It is common to ask the Perspective team for higher quotas when developing large projects. You can do so following this link: Request Quota Increase
The idea is to leverage higher quotas to speed up processing by using threads: We divide the entire workload (i.e., the strings that must be submitted to Perspective) into multiple threads. Then, to avoid dealing with race conditions, we save each thread's results in separate files. We also add methods in our modules to concatenate results from the multiple files generated.
Additionally, we also add retrying decorators for the requesting method. This helps to retry requests that failed for any reason (usually, Error 429: Too Many Requests)

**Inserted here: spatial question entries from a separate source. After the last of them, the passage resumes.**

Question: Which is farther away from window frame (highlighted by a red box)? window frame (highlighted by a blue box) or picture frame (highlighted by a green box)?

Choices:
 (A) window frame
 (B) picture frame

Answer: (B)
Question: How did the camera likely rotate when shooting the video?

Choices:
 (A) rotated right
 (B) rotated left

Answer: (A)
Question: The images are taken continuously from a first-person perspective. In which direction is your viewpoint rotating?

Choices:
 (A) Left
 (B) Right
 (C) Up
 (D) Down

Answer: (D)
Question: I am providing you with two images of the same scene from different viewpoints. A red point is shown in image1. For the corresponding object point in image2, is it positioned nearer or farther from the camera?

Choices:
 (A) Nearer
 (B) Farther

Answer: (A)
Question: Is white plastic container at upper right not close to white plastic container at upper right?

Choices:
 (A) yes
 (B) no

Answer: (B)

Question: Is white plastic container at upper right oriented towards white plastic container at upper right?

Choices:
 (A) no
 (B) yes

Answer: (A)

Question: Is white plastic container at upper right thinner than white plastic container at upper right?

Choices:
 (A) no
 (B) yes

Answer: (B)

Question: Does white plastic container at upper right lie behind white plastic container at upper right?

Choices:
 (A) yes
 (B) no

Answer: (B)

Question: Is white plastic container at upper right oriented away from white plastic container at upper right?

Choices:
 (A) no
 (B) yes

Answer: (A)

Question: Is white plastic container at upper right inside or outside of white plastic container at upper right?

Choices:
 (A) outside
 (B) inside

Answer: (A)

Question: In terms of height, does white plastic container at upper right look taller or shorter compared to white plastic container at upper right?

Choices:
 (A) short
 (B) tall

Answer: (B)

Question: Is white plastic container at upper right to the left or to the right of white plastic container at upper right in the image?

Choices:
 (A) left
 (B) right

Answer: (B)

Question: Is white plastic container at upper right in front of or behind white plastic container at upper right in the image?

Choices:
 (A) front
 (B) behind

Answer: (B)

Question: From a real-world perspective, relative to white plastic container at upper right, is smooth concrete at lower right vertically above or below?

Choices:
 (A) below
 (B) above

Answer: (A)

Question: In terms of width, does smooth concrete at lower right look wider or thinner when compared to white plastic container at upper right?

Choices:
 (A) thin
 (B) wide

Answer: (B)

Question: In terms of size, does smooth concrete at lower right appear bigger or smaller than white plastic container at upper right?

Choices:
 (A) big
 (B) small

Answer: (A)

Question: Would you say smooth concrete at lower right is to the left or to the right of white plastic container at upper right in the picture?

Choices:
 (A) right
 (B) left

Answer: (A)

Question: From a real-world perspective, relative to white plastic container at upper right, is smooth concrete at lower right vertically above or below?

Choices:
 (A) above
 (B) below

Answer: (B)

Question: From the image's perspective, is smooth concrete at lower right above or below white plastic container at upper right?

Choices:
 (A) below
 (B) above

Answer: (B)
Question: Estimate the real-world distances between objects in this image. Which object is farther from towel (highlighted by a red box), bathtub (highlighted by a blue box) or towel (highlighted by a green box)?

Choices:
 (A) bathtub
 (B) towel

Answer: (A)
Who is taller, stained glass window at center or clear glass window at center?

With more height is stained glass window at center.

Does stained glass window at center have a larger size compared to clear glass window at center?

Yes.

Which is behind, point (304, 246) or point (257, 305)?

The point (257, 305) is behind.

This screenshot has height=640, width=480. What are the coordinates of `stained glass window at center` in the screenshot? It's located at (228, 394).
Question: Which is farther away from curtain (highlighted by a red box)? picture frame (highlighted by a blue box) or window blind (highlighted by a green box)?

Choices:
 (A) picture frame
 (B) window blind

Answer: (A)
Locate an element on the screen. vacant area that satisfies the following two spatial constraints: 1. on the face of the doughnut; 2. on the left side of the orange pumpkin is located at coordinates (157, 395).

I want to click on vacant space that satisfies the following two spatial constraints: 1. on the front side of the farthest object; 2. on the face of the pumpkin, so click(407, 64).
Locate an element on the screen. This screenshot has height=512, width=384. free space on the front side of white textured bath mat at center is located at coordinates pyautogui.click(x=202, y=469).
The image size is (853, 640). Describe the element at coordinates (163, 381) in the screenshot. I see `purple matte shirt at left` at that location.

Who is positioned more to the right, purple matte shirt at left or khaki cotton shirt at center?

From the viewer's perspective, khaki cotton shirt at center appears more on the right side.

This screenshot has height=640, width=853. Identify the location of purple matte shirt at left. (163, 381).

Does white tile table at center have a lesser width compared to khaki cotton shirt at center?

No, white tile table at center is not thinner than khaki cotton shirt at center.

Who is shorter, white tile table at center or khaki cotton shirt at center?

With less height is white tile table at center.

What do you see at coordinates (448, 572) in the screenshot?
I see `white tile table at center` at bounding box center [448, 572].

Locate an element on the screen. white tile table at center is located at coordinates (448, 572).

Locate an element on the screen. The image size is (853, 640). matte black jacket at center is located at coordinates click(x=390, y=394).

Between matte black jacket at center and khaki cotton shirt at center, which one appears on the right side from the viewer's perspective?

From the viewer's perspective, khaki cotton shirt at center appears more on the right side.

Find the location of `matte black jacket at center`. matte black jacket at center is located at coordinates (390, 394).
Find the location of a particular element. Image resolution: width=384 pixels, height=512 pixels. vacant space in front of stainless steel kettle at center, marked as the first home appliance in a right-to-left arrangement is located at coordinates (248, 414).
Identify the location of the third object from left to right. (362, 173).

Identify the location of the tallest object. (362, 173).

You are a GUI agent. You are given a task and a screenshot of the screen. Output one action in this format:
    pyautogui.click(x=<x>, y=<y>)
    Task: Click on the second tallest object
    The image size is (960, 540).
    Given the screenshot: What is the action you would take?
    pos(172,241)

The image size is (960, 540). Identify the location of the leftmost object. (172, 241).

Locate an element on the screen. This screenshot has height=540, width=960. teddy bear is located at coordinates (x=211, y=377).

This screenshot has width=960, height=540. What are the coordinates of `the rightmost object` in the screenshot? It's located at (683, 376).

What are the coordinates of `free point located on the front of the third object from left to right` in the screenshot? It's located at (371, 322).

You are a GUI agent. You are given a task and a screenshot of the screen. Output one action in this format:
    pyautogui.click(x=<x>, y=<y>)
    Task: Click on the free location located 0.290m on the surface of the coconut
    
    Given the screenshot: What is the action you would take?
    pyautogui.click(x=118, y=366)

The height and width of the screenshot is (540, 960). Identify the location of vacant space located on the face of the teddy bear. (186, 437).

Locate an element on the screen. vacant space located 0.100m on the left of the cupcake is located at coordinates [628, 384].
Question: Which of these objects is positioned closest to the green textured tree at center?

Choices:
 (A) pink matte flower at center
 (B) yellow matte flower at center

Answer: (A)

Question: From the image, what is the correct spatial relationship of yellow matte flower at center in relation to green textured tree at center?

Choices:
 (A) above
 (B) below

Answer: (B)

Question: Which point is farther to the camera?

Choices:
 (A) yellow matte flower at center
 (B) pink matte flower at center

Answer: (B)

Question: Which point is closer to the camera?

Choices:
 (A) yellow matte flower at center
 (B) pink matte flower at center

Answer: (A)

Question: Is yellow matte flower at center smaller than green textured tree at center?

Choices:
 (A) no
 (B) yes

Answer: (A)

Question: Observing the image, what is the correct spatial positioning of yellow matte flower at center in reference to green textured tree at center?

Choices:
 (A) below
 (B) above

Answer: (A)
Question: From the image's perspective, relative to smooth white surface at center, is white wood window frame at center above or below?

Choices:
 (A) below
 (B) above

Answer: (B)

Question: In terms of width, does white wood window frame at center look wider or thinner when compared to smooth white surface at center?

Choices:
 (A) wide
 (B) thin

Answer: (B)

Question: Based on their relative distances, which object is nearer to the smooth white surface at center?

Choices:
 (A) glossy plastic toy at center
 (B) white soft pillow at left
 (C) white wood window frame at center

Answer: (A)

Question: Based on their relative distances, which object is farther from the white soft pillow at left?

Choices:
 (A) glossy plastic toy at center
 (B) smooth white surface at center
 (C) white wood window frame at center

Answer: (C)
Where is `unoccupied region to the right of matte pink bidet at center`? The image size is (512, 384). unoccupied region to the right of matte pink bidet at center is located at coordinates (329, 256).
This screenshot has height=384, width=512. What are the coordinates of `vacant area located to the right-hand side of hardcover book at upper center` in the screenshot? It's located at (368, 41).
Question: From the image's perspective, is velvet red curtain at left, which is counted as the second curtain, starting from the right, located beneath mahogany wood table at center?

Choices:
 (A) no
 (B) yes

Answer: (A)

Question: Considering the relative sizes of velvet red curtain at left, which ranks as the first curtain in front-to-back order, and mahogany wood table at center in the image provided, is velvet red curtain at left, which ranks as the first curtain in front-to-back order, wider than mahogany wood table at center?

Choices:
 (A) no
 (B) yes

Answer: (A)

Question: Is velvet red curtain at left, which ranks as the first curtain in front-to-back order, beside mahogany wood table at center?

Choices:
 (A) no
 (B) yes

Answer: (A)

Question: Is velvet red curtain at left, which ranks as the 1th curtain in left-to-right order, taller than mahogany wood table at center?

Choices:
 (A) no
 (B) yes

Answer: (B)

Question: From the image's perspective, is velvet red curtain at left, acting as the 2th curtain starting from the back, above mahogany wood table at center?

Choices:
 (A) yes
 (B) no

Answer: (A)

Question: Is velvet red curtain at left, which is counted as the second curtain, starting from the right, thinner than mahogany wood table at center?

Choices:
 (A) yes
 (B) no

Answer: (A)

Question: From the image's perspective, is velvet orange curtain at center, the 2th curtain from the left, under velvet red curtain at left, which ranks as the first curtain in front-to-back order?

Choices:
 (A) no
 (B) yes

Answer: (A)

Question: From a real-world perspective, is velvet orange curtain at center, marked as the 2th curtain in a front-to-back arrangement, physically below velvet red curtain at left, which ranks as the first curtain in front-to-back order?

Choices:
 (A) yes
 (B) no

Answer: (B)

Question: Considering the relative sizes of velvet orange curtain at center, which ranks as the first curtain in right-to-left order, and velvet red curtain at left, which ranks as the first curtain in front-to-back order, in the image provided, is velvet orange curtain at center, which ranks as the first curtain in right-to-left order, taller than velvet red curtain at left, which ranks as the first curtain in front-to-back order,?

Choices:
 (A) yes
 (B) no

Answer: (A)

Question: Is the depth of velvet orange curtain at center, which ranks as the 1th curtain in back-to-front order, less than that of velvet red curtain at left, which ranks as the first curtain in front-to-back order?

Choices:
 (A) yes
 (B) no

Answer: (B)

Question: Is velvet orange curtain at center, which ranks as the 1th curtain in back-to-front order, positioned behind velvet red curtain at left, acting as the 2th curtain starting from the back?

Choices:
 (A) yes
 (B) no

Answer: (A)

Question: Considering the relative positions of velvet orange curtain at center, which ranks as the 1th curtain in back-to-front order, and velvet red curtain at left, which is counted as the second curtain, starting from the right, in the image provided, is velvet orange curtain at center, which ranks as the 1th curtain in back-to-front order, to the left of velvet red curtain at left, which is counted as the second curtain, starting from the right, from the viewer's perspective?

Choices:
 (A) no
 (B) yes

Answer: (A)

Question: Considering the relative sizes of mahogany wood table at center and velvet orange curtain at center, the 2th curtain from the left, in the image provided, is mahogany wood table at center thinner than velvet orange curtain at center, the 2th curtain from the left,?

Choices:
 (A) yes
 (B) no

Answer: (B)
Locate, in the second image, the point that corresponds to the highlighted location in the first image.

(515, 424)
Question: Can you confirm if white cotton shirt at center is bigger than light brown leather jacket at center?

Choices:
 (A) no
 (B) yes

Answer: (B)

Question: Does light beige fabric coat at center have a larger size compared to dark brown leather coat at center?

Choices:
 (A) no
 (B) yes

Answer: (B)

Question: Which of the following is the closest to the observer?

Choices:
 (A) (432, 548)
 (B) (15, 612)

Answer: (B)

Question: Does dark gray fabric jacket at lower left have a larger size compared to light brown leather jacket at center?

This module works on generic text dataframes; all you need is a dataframe with two fields:
- text_field: the text to be sent to Perspective
- text_field_id: unique id that identifies each text entry
These fields must be specified as parameters when using one of our two modules:
- PerspectiveRequests: standard code to run multithreaded requests. Main class has the following parameters:
- dataframe_path: path to dataframe containing text_field and text_field_id
- text_field: column name with text to be sumitted to the API
- text_id_field: column name with unique Id for each dataframe instance
- api_key_path: a file containing you API key (and nothing else)
- n_threads: number of threads to be used
- ParseResults: parsing options for results, including generating a dataframe of cases that returned erros, which can then be used to perform additional rounds of requests. Main class has similar parameters, with the addition of:
- results_path: path to a folder containing the results. Defaults to 'results/'
Both modules have documented methods and should be easy to use. We also added a main.py
script with an example on how to run the pipeline
We also added a requirements.txt file for easier installation:
pip install -r requirements.txt
By default, our modules save results and logs in a dinamically created folder '/results', but you can specify the path to another folder. Just be mindful that, in case you need to re-run missing instances (e.g., cases that returned errors), you must specifiy the same results folder path. If you run modules in the default setting, you should not have any problems with this.
Note:
The user should be aware of the @retry
decorator. We've left the parameters as values that worked best for us, but you should adjust them if needed.